Repeat the data in full. Drop every picture.

=====

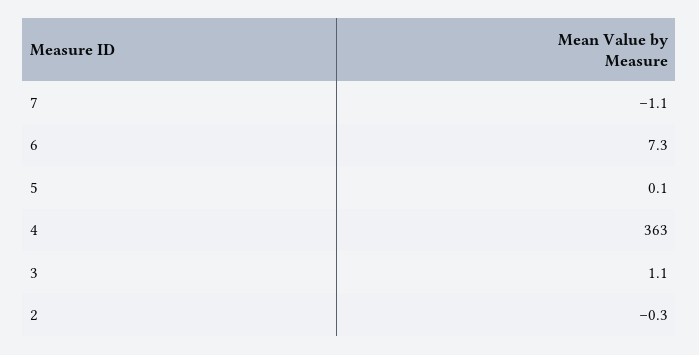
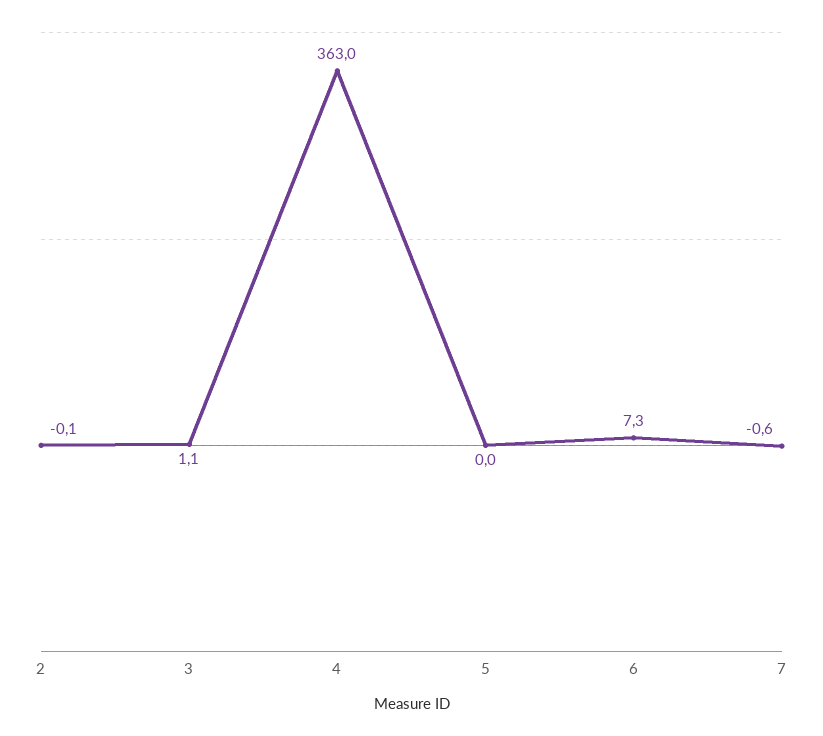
7: -1.1 -> -0.6
5: 0.1 -> 0
2: -0.3 -> -0.1

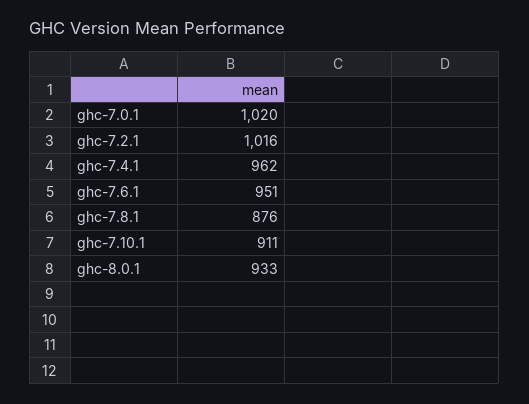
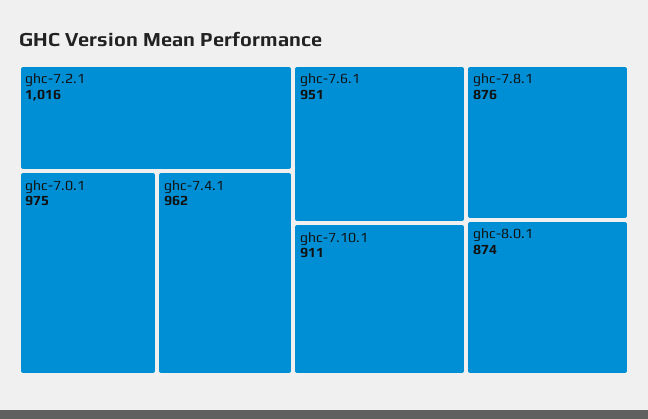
ghc-7.0.1: 1020 -> 975
ghc-8.0.1: 933 -> 874

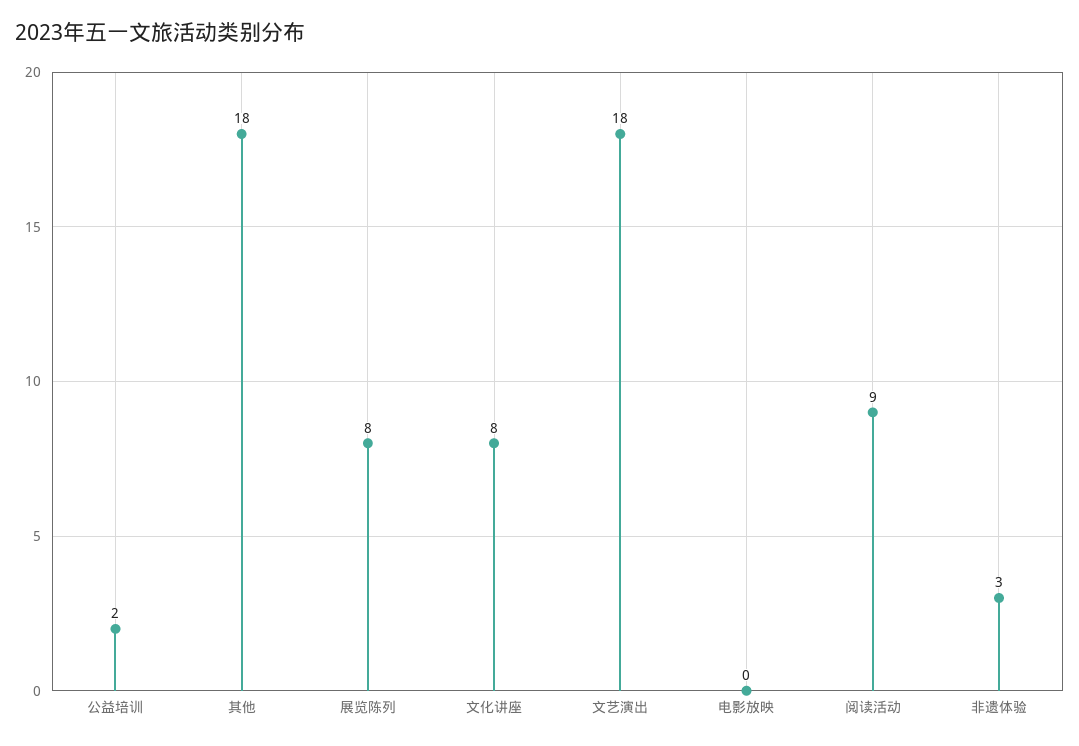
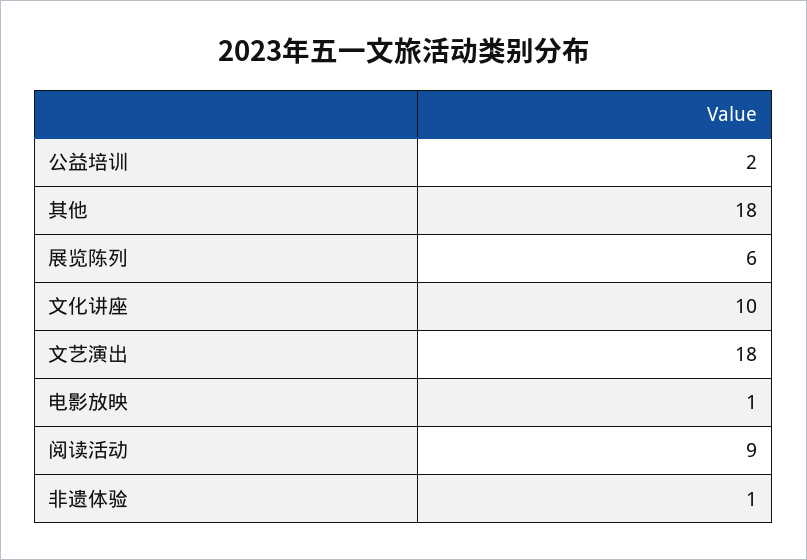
展览陈列: 8 -> 6
文化讲座: 8 -> 10
电影放映: 0 -> 1
非遗体验: 3 -> 1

=====

▸ Task output
7: -1.1 -> -0.6
5: 0.1 -> 0
2: -0.3 -> -0.1

ghc-7.0.1: 1020 -> 975
ghc-8.0.1: 933 -> 874

展览陈列: 8 -> 6
文化讲座: 8 -> 10
电影放映: 0 -> 1
非遗体验: 3 -> 1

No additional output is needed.